Der Volkstrauertag wurde auf Vorschlag des 1919 gegründeten Volksbundes Deutsche Kriegsgräberfürsorge als Gedenktag für die Kriegstoten des Ersten Weltkrieges eingeführt. Dieser Tag sollte ein Zeichen der Solidarität mit den Hinterbliebenen der Gefallenen und Kriegstoten aussenden. 1922 fand die erste offizielle Feierstunde im Deutschen Reichstag in Berlin statt. Dabei rief Reichstagspräsident Paul Löbe eindringlich zur „Abkehr vom Hass“ auf und warb für Versöhnung und Verständigung. Ein Komitee, dem von den großen Glaubensgemeinschaften bis zum jüdischen Frauenbund viele verschiedene Verbände Über den Volkstrauertag angehörten, erreichte unter Federführung des Volksbundes, dass der Volkstrauertag in den meisten Ländern des Deutschen Reiches gemeinsam begangen wurde: am Sonntag Reminiscere, dem fünften Sonntag vor Ostern. In der Weimarer Zeit jedoch verlor die Trauer um die Gefallenen ihre gesellschaftlich verbindende Wirkung. Dies lag an der umstrittenen Deutung des Ersten Weltkrieges. Die politischen Kräfte, die am Volkstrauertag vorrangig den Kampf der deutschen Soldaten heroisierten, wurden immer stärker. Schon bald darauf übernahm Reichspropagandaminister Goebbels die Deutungshoheit, was ja zum Glück auch beendet wurde.

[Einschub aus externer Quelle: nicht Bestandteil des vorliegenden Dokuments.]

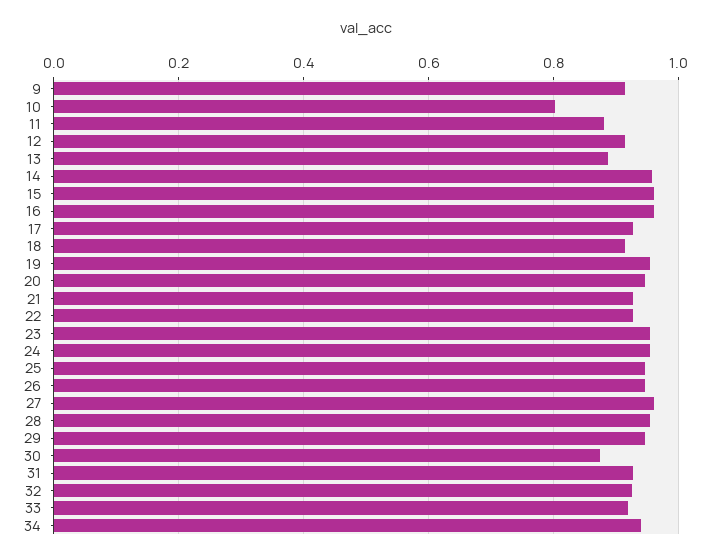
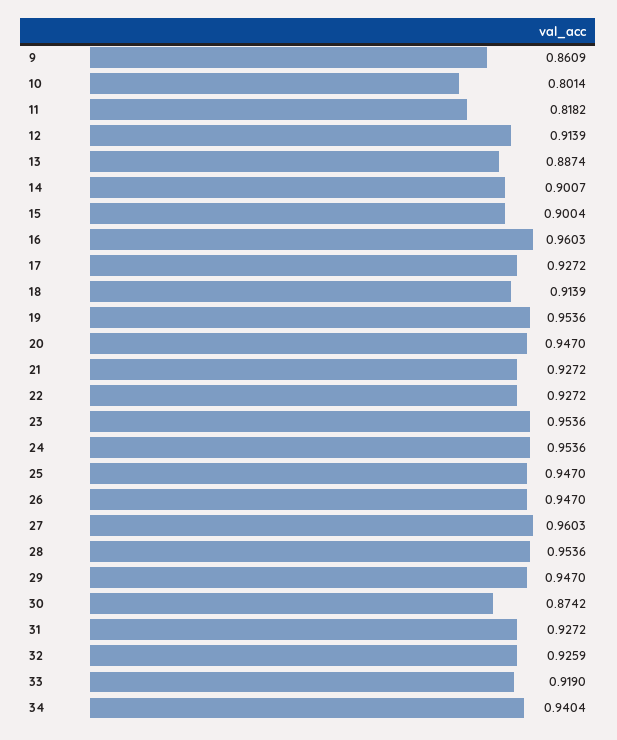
9: 0.92 -> 0.8609
11: 0.88 -> 0.8182
14: 0.96 -> 0.9007
15: 0.96 -> 0.9004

Wie in vielen anderen am Krieg beteiligten Ländern prägte auch bei uns, in den ersten Jahren nach dem Zweiten Weltkrieg der unmittelbare Schmerz über den Verlust der eigenen Angehörigen das Gedenken. Die politischen Dimensionen und auch die Frage von Schuld und Verantwortung wurden gelegentlich angesprochen, jedoch sind diese Stimmen viele lange Jahre leise geblieben. Es dauerte lange, bis die deutsche Gesellschaft zur Erkenntnis fand, dass das gemeinsame Erinnern und die toten Soldaten, nicht allein auf die Toten der Weltkriege und damaligen Diktaturen begrenzt sein können. Wie wir alle wissen, hat die deutsche und damit auch die europäische Teilung nach 1945 sehr viele weitere Opfer gefordert. Gott sei Dank ist Europa heute kein „Kontinent des Krieges“ mehr.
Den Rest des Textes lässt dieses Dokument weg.